- [Data extracted from a collection]
....
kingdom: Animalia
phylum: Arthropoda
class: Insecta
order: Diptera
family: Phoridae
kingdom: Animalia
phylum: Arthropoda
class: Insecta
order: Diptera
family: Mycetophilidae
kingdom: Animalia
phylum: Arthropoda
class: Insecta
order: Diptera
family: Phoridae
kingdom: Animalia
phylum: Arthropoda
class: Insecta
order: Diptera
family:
....
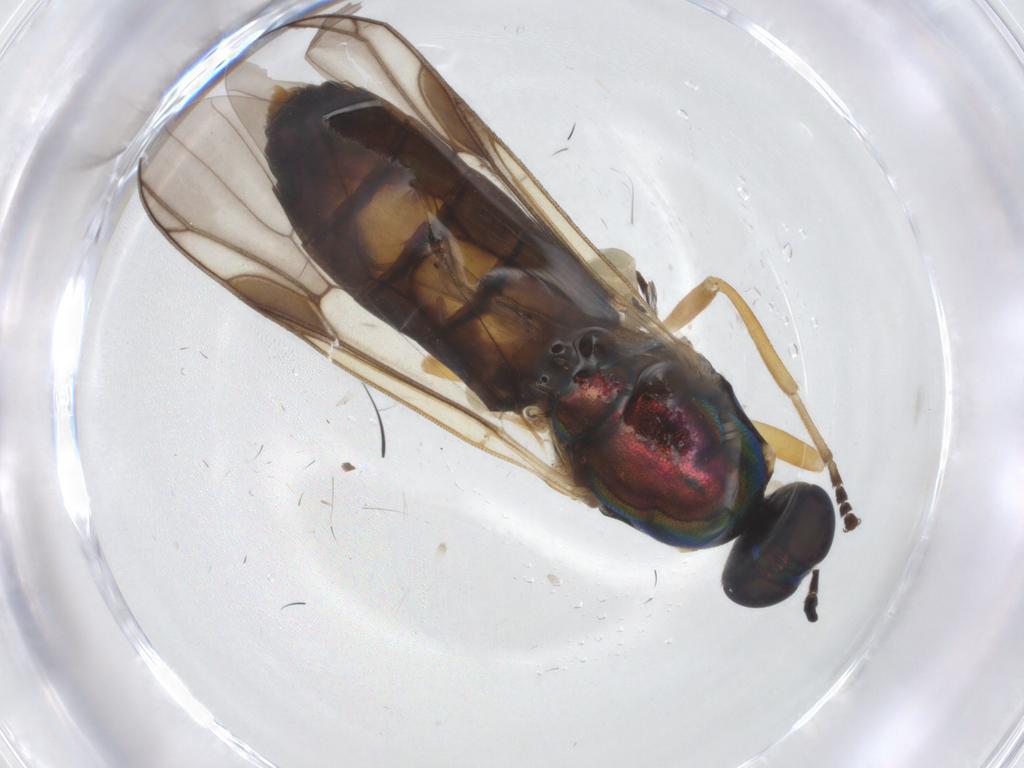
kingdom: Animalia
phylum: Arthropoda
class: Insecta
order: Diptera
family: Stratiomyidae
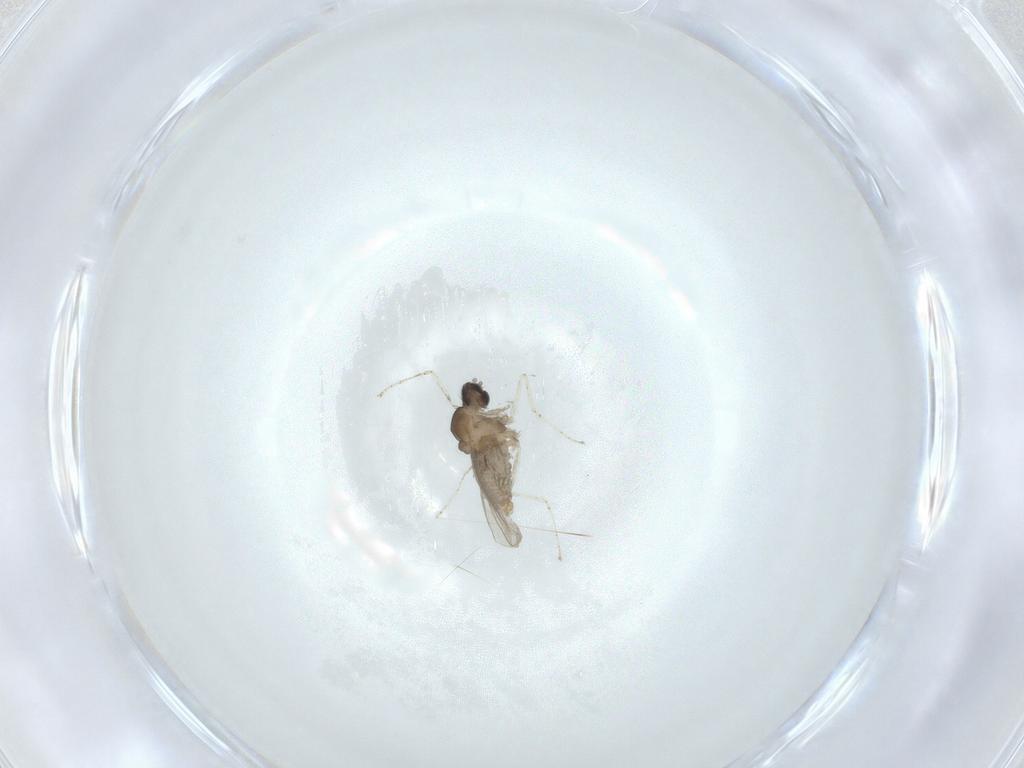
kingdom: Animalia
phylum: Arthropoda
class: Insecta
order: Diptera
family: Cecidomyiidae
....
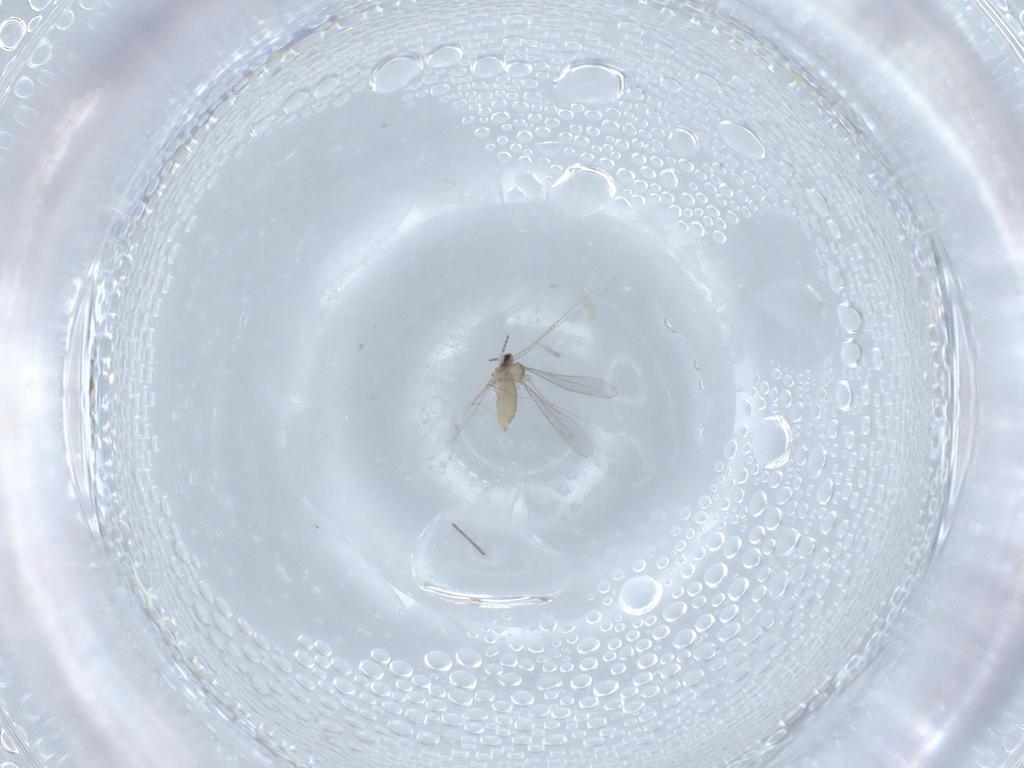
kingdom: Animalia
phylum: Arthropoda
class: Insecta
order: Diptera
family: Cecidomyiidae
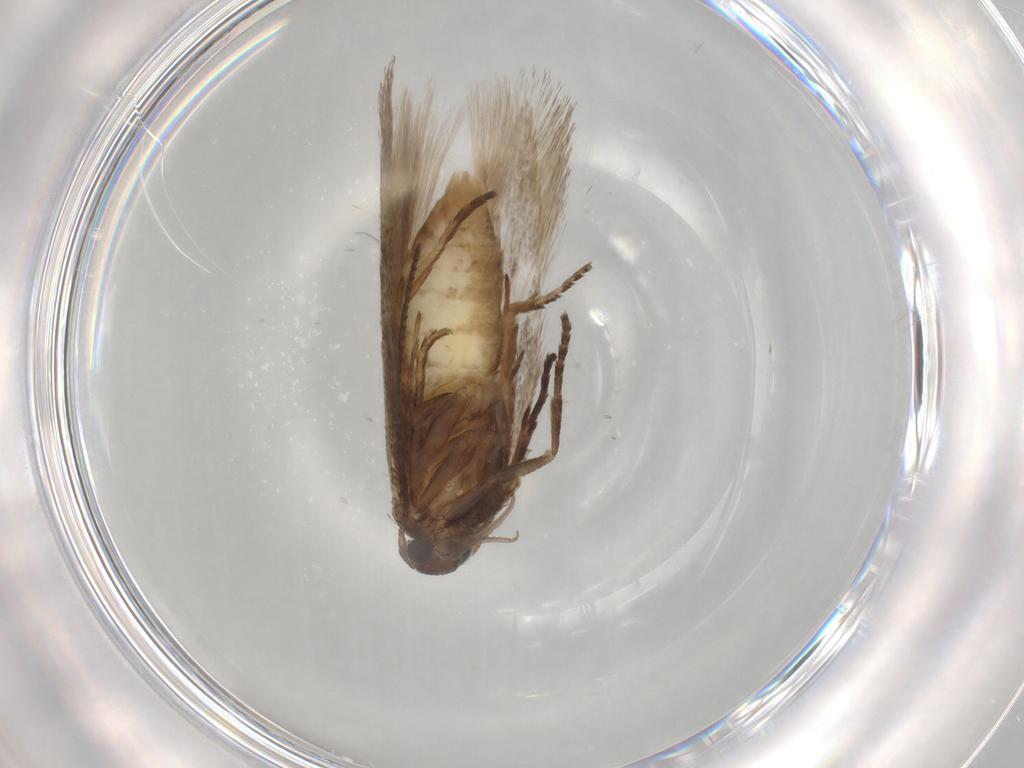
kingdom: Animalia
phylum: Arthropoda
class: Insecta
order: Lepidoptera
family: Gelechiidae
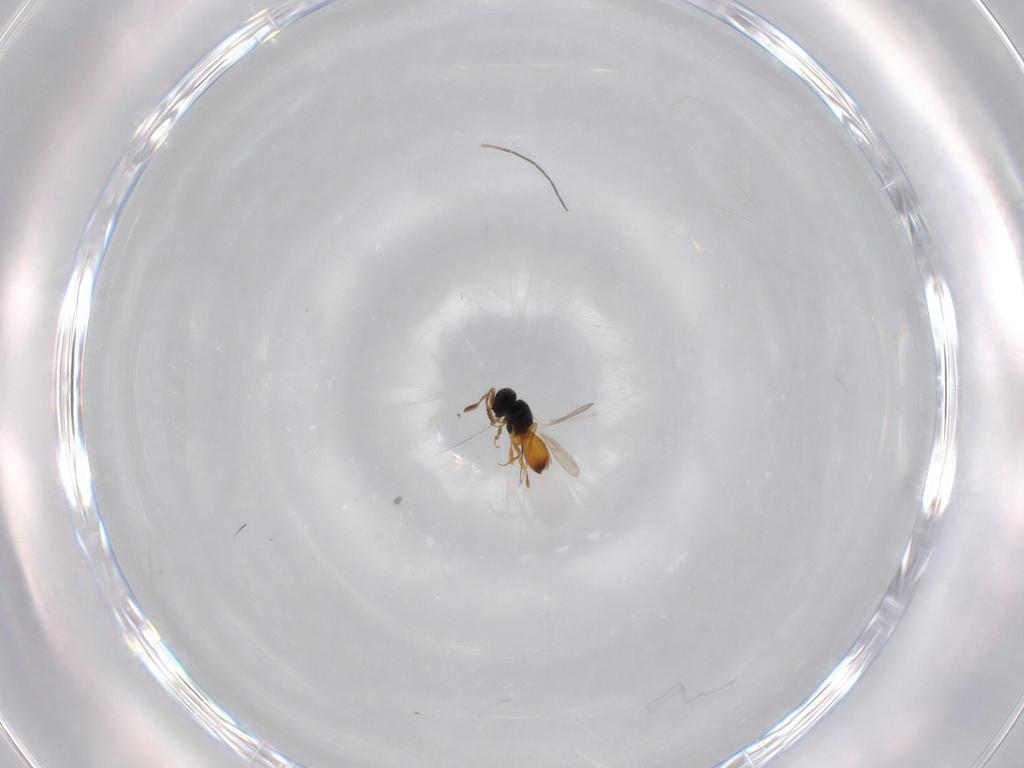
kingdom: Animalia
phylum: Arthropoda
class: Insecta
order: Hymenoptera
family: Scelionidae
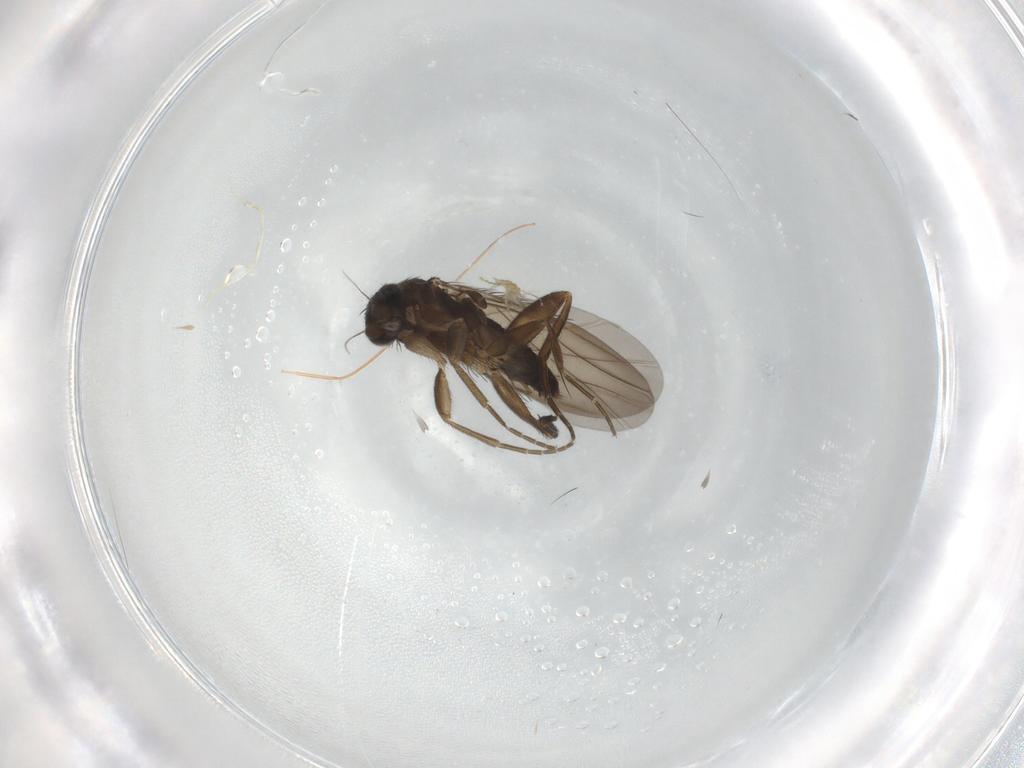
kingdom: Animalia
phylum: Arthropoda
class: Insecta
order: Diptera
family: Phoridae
....
- [What is asked] Report how many lines in the entries above contain the string "family", matching case exactly. Give only the number.

- [Full output] 10